---- Dataset rows

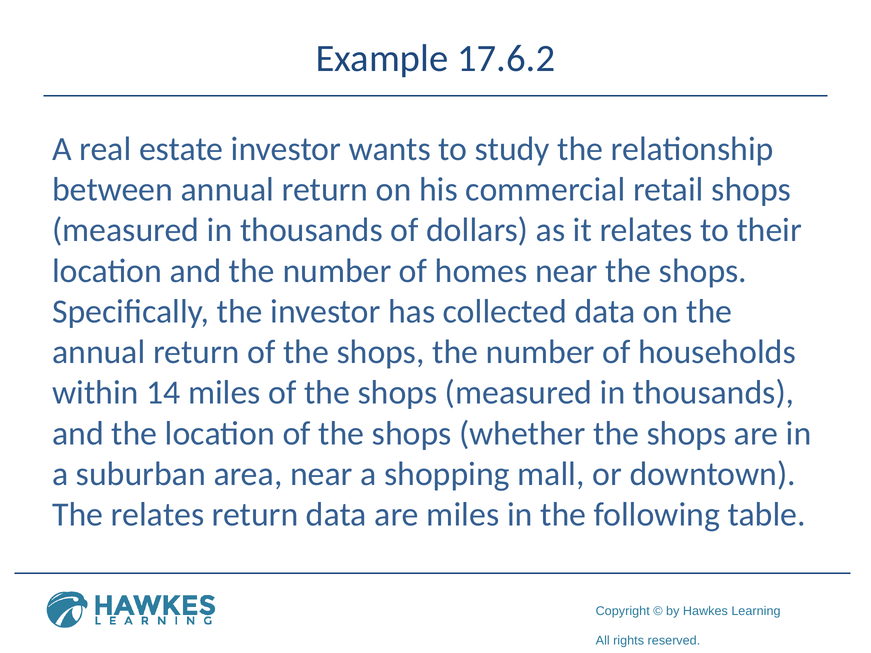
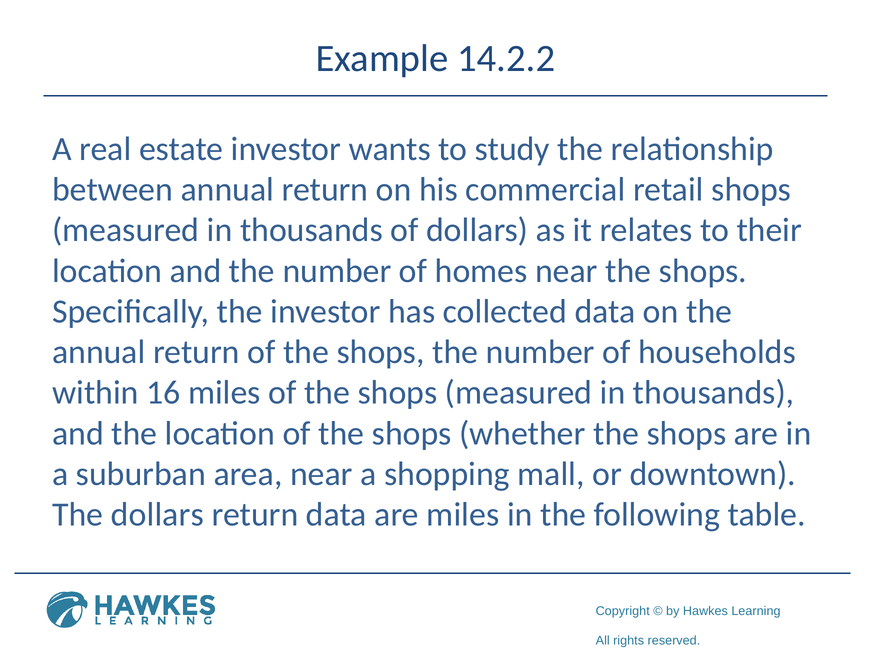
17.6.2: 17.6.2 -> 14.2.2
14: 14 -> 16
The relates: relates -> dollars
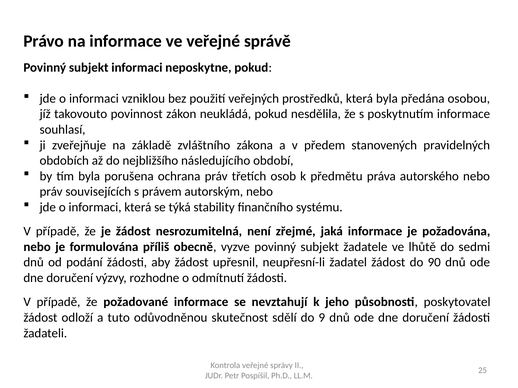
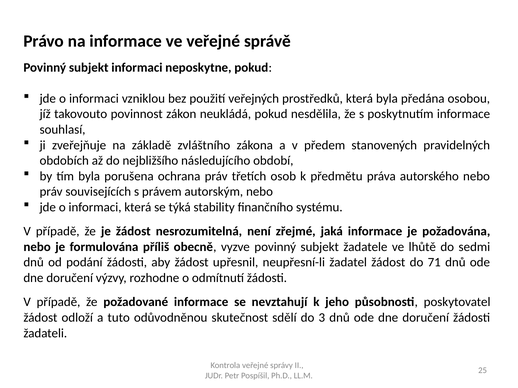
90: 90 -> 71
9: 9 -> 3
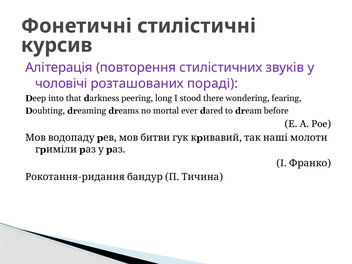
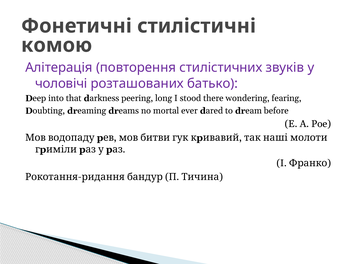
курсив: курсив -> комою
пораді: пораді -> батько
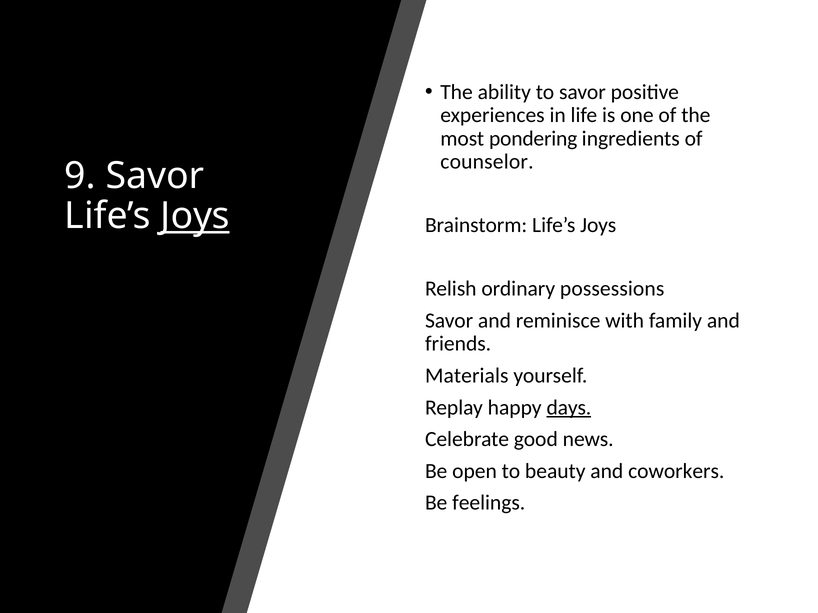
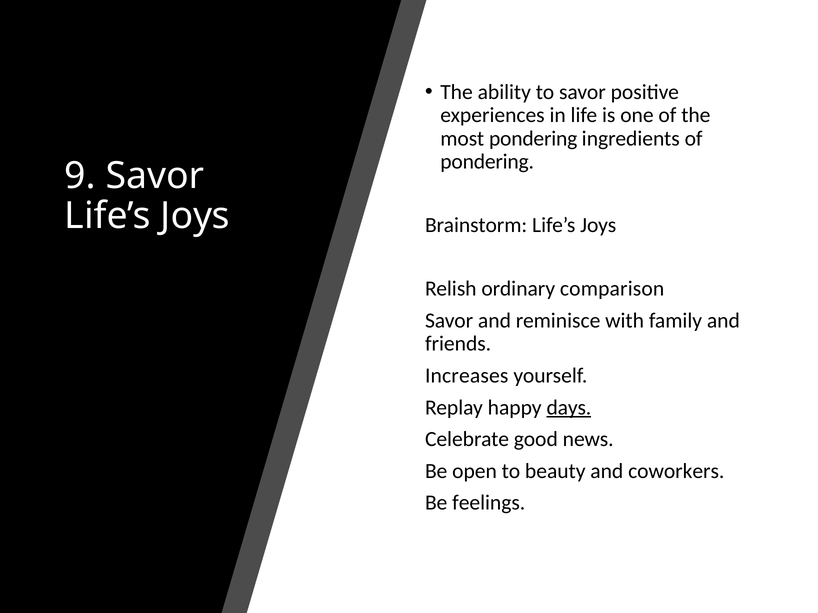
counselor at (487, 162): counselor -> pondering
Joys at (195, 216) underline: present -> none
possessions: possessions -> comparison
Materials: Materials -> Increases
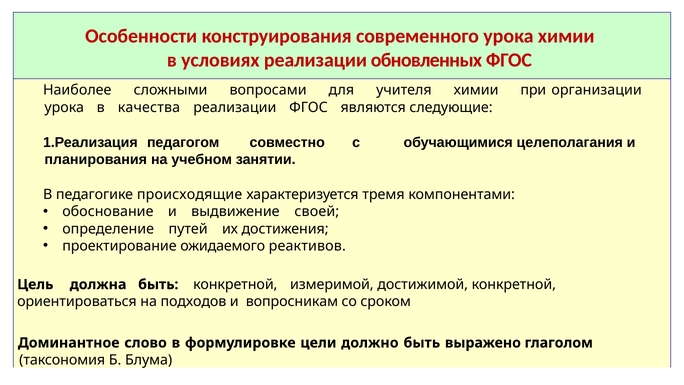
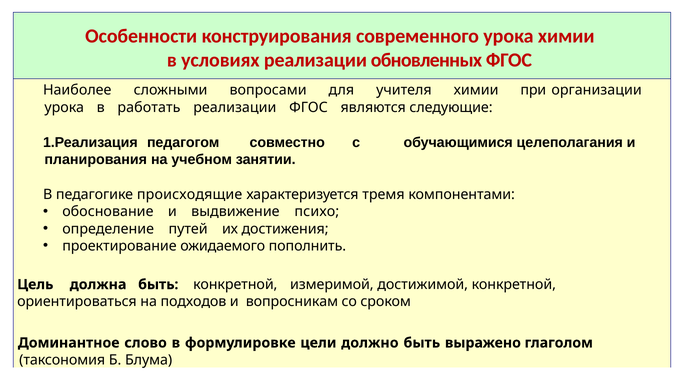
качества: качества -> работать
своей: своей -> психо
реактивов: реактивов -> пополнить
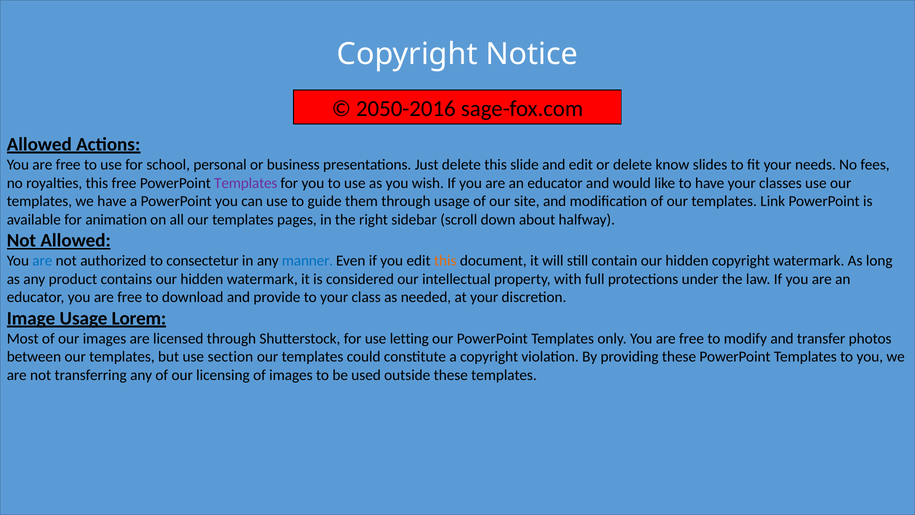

--------

• _Written problem_
Rewrite every line of the data above, substituting "strikethrough" for "underline" and keeping everything else unchanged. Omit the pictures from your answer.

• _Complete response_
17.6.2: 17.6.2 -> 14.2.2
14: 14 -> 16
The relates: relates -> dollars
90: 90 -> 71
9: 9 -> 3
курсив: курсив -> комою
пораді: пораді -> батько
counselor at (487, 162): counselor -> pondering
Joys at (195, 216) strikethrough: present -> none
possessions: possessions -> comparison
Materials: Materials -> Increases
качества: качества -> работать
своей: своей -> психо
реактивов: реактивов -> пополнить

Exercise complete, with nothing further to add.